Improvements to Suicide Risk Assessment process are live
11/15/23 01:30:pmChanges to our Suicide Risk Assessment process are live as of November 13 for patients 12 and older, with plans to be completed next month for the new process for children 11 and under. Thank you to all the train the trainers for their efforts to learn and teach the process in their areas. The new process will help us be as effective as possible in preventing patient suicides while also reducing patient and staff burden. These changes are based on feedback across all levels of care from nurses, therapists, providers, leaders, and Barrins, our external auditing partner.
What’s changed and why:
1. Removal of consolidation and voice contact requirement. Instead of the current consolidation process for inpatient and residential levels of care, we are now requiring that nurses or therapists who complete an initial Suicide Risk Assessment or Suicide Risk Reassessment must have direct voice contact with the provider if they assess a patient to be high or severe risk. In addition, attending providers may choose to complete their own Suicide Risk Reassessment when they first meet with a patient for the psychiatric evaluation if they have concerns about the risk level assigned to the patient. Attending providers may change the risk level from the original determination by the nurse or therapist by completing their own reassessment. We heard from many of you that there were challenges and frustrations associated with the consolidation process and hope this is helpful.

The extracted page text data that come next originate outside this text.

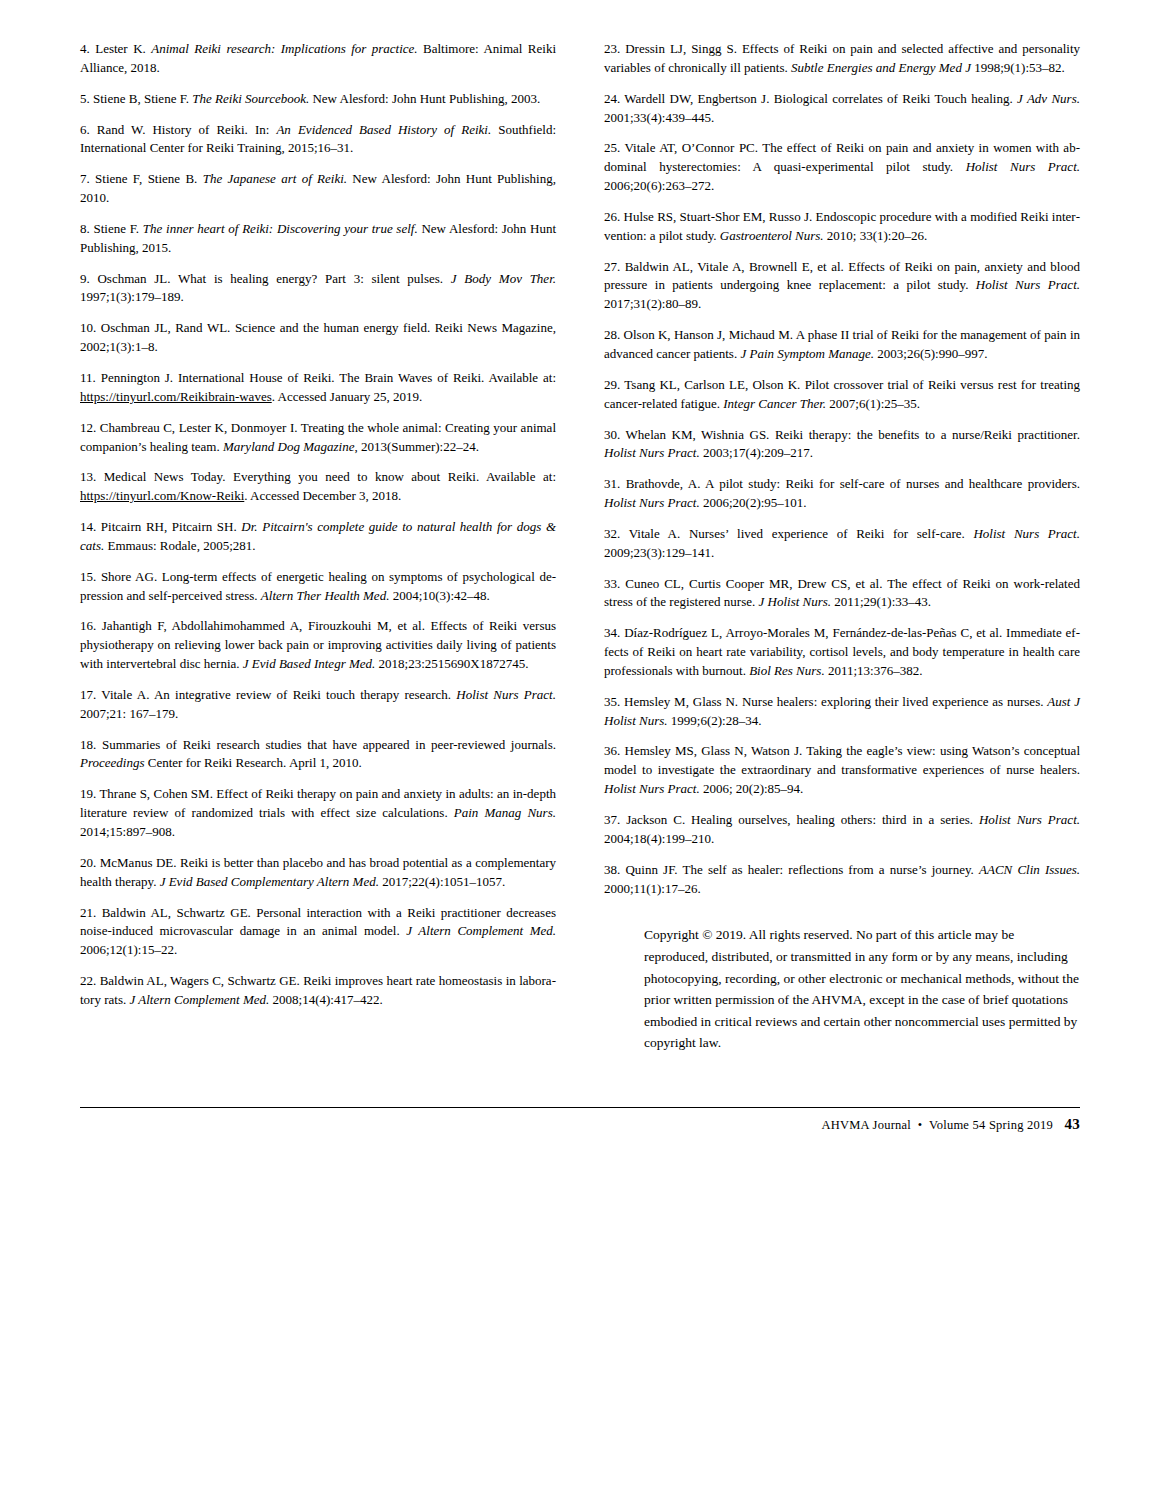4. Lester K. Animal Reiki research: Implications for practice. Baltimore: Animal Reiki Alliance, 2018.
5. Stiene B, Stiene F. The Reiki Sourcebook. New Alesford: John Hunt Publishing, 2003.
6. Rand W. History of Reiki. In: An Evidenced Based History of Reiki. Southfield: International Center for Reiki Training, 2015;16–31.
7. Stiene F, Stiene B. The Japanese art of Reiki. New Alesford: John Hunt Publishing, 2010.
8. Stiene F. The inner heart of Reiki: Discovering your true self. New Alesford: John Hunt Publishing, 2015.
9. Oschman JL. What is healing energy? Part 3: silent pulses. J Body Mov Ther. 1997;1(3):179–189.
10. Oschman JL, Rand WL. Science and the human energy field. Reiki News Magazine, 2002;1(3):1–8.
11. Pennington J. International House of Reiki. The Brain Waves of Reiki. Available at: https://tinyurl.com/Reikibrain-waves. Accessed January 25, 2019.
12. Chambreau C, Lester K, Donmoyer I. Treating the whole animal: Creating your animal companion’s healing team. Maryland Dog Magazine, 2013(Summer):22–24.
13. Medical News Today. Everything you need to know about Reiki. Available at: https://tinyurl.com/Know-Reiki. Accessed December 3, 2018.
14. Pitcairn RH, Pitcairn SH. Dr. Pitcairn's complete guide to natural health for dogs & cats. Emmaus: Rodale, 2005;281.
15. Shore AG. Long-term effects of energetic healing on symptoms of psychological depression and self-perceived stress. Altern Ther Health Med. 2004;10(3):42–48.
16. Jahantigh F, Abdollahimohammed A, Firouzkouhi M, et al. Effects of Reiki versus physiotherapy on relieving lower back pain or improving activities daily living of patients with intervertebral disc hernia. J Evid Based Integr Med. 2018;23:2515690X1872745.
17. Vitale A. An integrative review of Reiki touch therapy research. Holist Nurs Pract. 2007;21: 167–179.
18. Summaries of Reiki research studies that have appeared in peer-reviewed journals. Proceedings Center for Reiki Research. April 1, 2010.
19. Thrane S, Cohen SM. Effect of Reiki therapy on pain and anxiety in adults: an in-depth literature review of randomized trials with effect size calculations. Pain Manag Nurs. 2014;15:897–908.
20. McManus DE. Reiki is better than placebo and has broad potential as a complementary health therapy. J Evid Based Complementary Altern Med. 2017;22(4):1051–1057.
21. Baldwin AL, Schwartz GE. Personal interaction with a Reiki practitioner decreases noise-induced microvascular damage in an animal model. J Altern Complement Med. 2006;12(1):15–22.
22. Baldwin AL, Wagers C, Schwartz GE. Reiki improves heart rate homeostasis in laboratory rats. J Altern Complement Med. 2008;14(4):417–422.
23. Dressin LJ, Singg S. Effects of Reiki on pain and selected affective and personality variables of chronically ill patients. Subtle Energies and Energy Med J 1998;9(1):53–82.
24. Wardell DW, Engbertson J. Biological correlates of Reiki Touch healing. J Adv Nurs. 2001;33(4):439–445.
25. Vitale AT, O’Connor PC. The effect of Reiki on pain and anxiety in women with abdominal hysterectomies: A quasi-experimental pilot study. Holist Nurs Pract. 2006;20(6):263–272.
26. Hulse RS, Stuart-Shor EM, Russo J. Endoscopic procedure with a modified Reiki intervention: a pilot study. Gastroenterol Nurs. 2010; 33(1):20–26.
27. Baldwin AL, Vitale A, Brownell E, et al. Effects of Reiki on pain, anxiety and blood pressure in patients undergoing knee replacement: a pilot study. Holist Nurs Pract. 2017;31(2):80–89.
28. Olson K, Hanson J, Michaud M. A phase II trial of Reiki for the management of pain in advanced cancer patients. J Pain Symptom Manage. 2003;26(5):990–997.
29. Tsang KL, Carlson LE, Olson K. Pilot crossover trial of Reiki versus rest for treating cancer-related fatigue. Integr Cancer Ther. 2007;6(1):25–35.
30. Whelan KM, Wishnia GS. Reiki therapy: the benefits to a nurse/Reiki practitioner. Holist Nurs Pract. 2003;17(4):209–217.
31. Brathovde, A. A pilot study: Reiki for self-care of nurses and healthcare providers. Holist Nurs Pract. 2006;20(2):95–101.
32. Vitale A. Nurses’ lived experience of Reiki for self-care. Holist Nurs Pract. 2009;23(3):129–141.
33. Cuneo CL, Curtis Cooper MR, Drew CS, et al. The effect of Reiki on work-related stress of the registered nurse. J Holist Nurs. 2011;29(1):33–43.
34. Díaz-Rodríguez L, Arroyo-Morales M, Fernández-de-las-Peñas C, et al. Immediate effects of Reiki on heart rate variability, cortisol levels, and body temperature in health care professionals with burnout. Biol Res Nurs. 2011;13:376–382.
35. Hemsley M, Glass N. Nurse healers: exploring their lived experience as nurses. Aust J Holist Nurs. 1999;6(2):28–34.
36. Hemsley MS, Glass N, Watson J. Taking the eagle’s view: using Watson’s conceptual model to investigate the extraordinary and transformative experiences of nurse healers. Holist Nurs Pract. 2006; 20(2):85–94.
37. Jackson C. Healing ourselves, healing others: third in a series. Holist Nurs Pract. 2004;18(4):199–210.
38. Quinn JF. The self as healer: reflections from a nurse’s journey. AACN Clin Issues. 2000;11(1):17–26.
Copyright © 2019. All rights reserved. No part of this article may be reproduced, distributed, or transmitted in any form or by any means, including photocopying, recording, or other electronic or mechanical methods, without the prior written permission of the AHVMA, except in the case of brief quotations embodied in critical reviews and certain other noncommercial uses permitted by copyright law.
AHVMA Journal • Volume 54 Spring 2019 43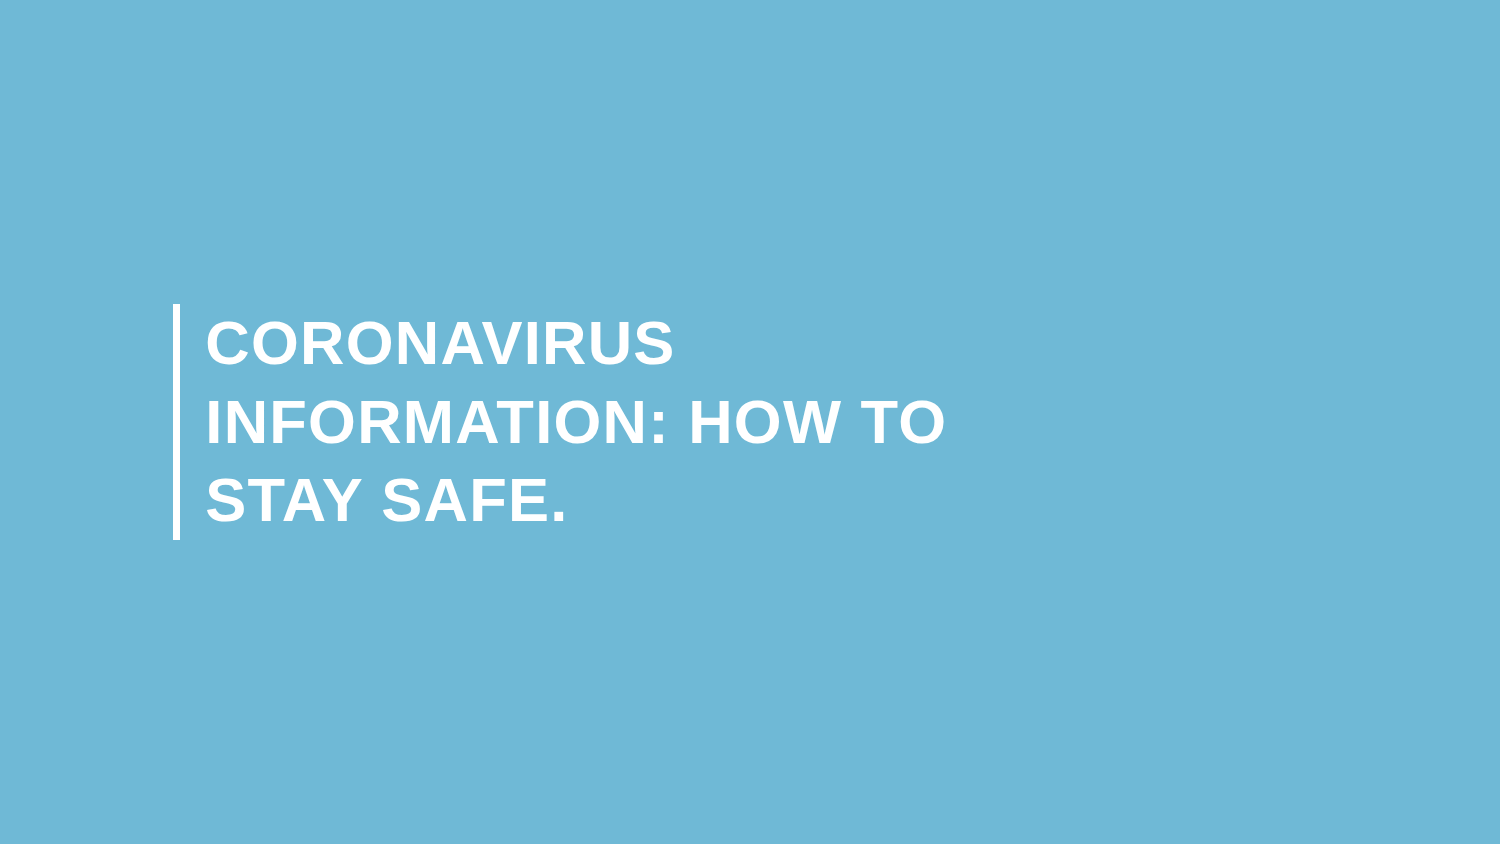Coronavirus information: how to stay safe.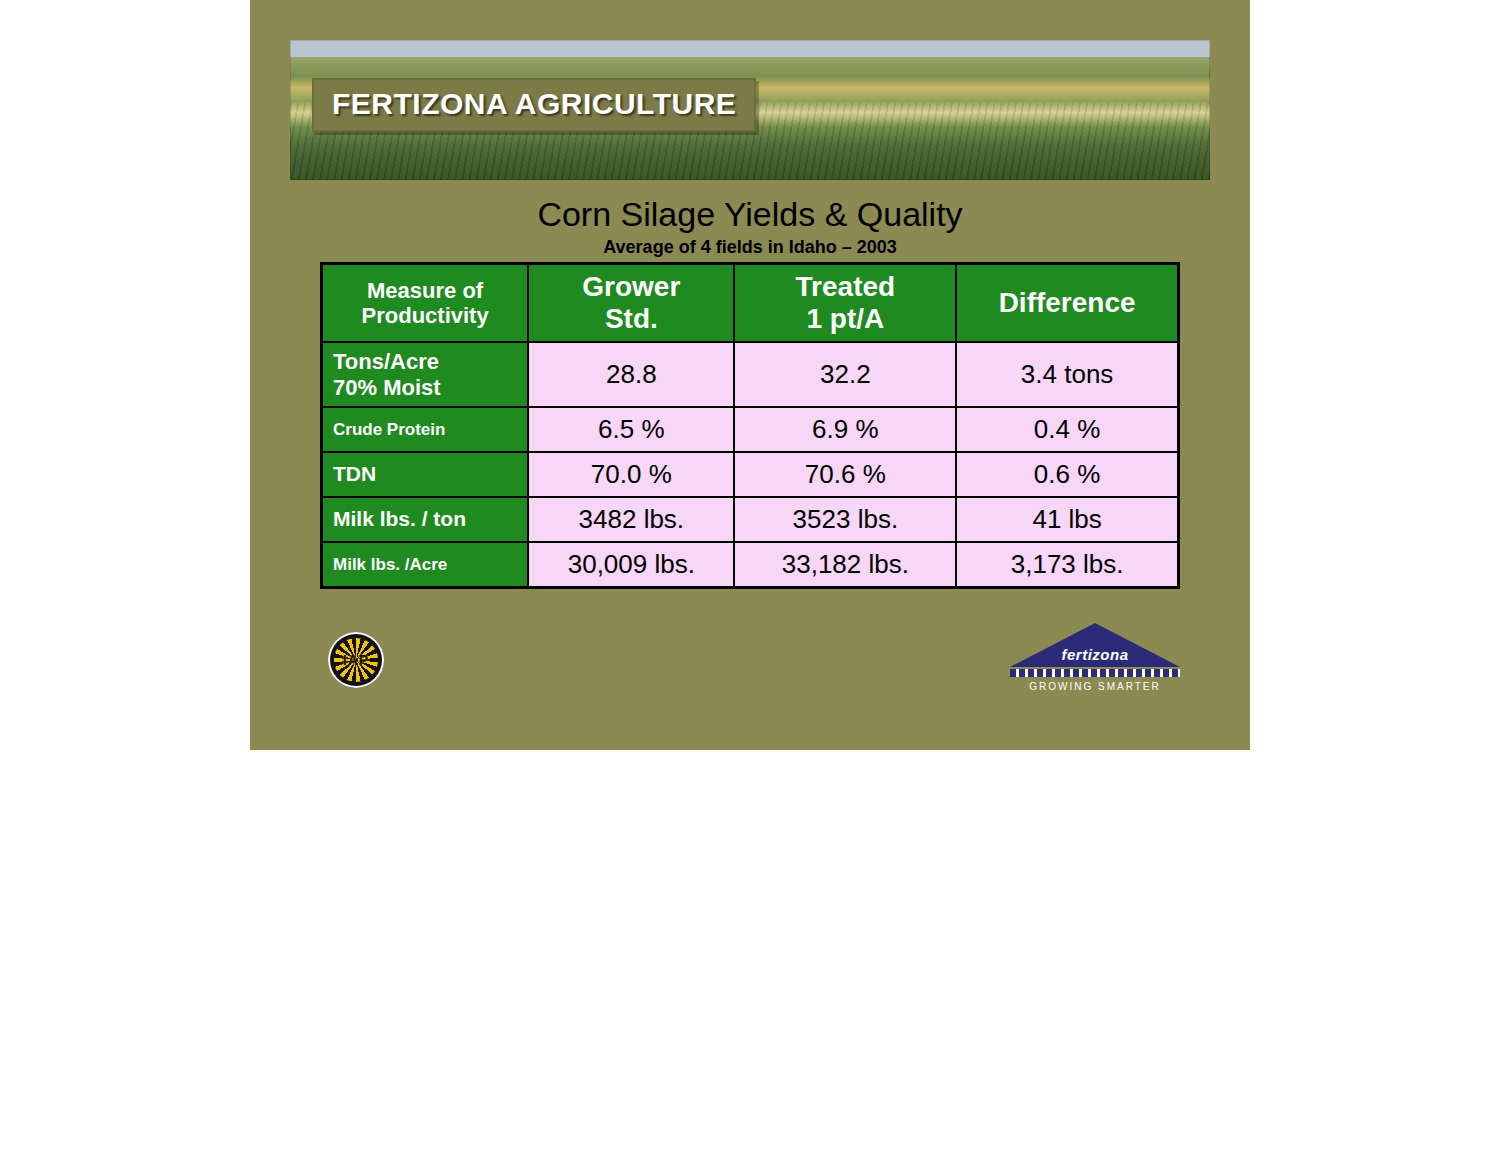FERTIZONA AGRICULTURE
Corn Silage Yields & Quality
Average of 4 fields in Idaho – 2003
| Measure of Productivity | Grower Std. | Treated 1 pt/A | Difference |
| --- | --- | --- | --- |
| Tons/Acre 70% Moist | 28.8 | 32.2 | 3.4 tons |
| Crude Protein | 6.5 % | 6.9 % | 0.4 % |
| TDN | 70.0 % | 70.6 % | 0.6 % |
| Milk lbs. / ton | 3482 lbs. | 3523 lbs. | 41 lbs |
| Milk lbs. /Acre | 30,009 lbs. | 33,182 lbs. | 3,173 lbs. |
IAP
fertizona
GROWING SMARTER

2. Recognition of the need for clinical judgment. We are making it clearer in the Suicide Risk Assessment, Suicide Risk Reassessment, and through training that we encourage the use of clinical judgment to arrive at a risk determination. Many of the patients who have died by suicide while in our care were rated at low risk, which often indicates that the patient was set on attempting and wanting to hide that from their care team. If you question the responses of a patient, please use your knowledge of your patient and clinical judgment to arrive at the risk determination you believe to be best. The tools are meant to serve as guidelines to help you arrive at your ultimate risk determination.
3. Chronic high suicidal ideation (SI) ratings. We know that at times patients chronically rate their SI at a 6 or 7. This may occur for many different reasons. In these cases, the attending provider can enter a communication order as they see fit so that an Suicide Risk Reassessment isn’t needed after every high SI rating. Instead, the provider should indicate in the order their desired frequency of reassessment if high ratings continue.
4. Streamlined reassessment. We are using a new Suicide Risk Reassessment process in inpatient and residential care that will streamline the process and reduce patient and staff burden. This new reassessment is four to eight questions depending on the patient’s responses and pulls forward risk/protective factors that were endorsed in the past for ease of review and modification. The Suicide Risk Reassessment can be conducted by an RN, therapist, or attending provider. The reassessment should be completed if a patient rates SI at a 6 or 7 (see note about chronic high raters), as clinically indicated by the treatment team or if the patient engages in suicidal behaviors, and the reassessment will occur at regularly occurring intervals. The recurring reassessments will ensure that we have accurate ratings and also have a method for reducing a patient’s risk level as this ideally occurs during their treatment with us. Note that we will use special pediatric assessments for patients 11 and under (asQ Suicide-Screening/ Brief Suicide Safety Assessment (BSSA).
5. Cerner improvements. There are also opportunities to improve flow and visual management within Cerner. We will be working with our ITS team to explore potential improvements including:
- Modifications to the safety plan to capture information about access to lethal means and means restriction in both the treatment and home setting
- Having information about risk flow from Suicide Risk Assessment, Suicide Risk Reassessment, safety plan, and SI ratings in provider notes
- Add to the Suicide Risk Assessment and Suicide Risk Reassessment more about the importance of clinical judgment to inform final risk determination
- Having a clear list for each patient that includes past suicide attempts, methods, and approximate dates that flows into other documents in Cerner
- Prompting to complete necessary steps at the appropriate times
- More instruction or resources to support successful assessment/completion of the Suicide Risk Assessment and safety plan
6. Mandatory training. We have also identified the need for clearer training on our Suicide Risk Assessment, safety plan, and SI check-in processes as well as broader training to understand suicidality and how to discuss suicide with patients and families to inform our risk assessment. We will work to provide additional training in these areas moving forward. Phase One will include process trainings and on-unit leadership support. Phase Two will include broader training on suicide prevention strategies (above and beyond our internal SRA process).
In order to meet timeline expectations and ensure staff have the opportunity to learn the new SRA process, we will need your support! The SRA changes will affect providers, therapists, and nursing roles – the degree of responsibility for the SRA process between therapists and nurses will be somewhat dependent upon level of care.
Next steps
- Any staff who missed their training will be provided with a recording to watch instead.
- Talent Development is tracking completion to ensure that everyone who needs the training receives it.
- We have a Team on Microsoft Teams called the SRA Uplift Command Center where we have provided resources and have an open chat for people to ask questions about the process.
These revisions are the result of a Rapid Improvement Event as we continue to refine the processes we already have in place system wide.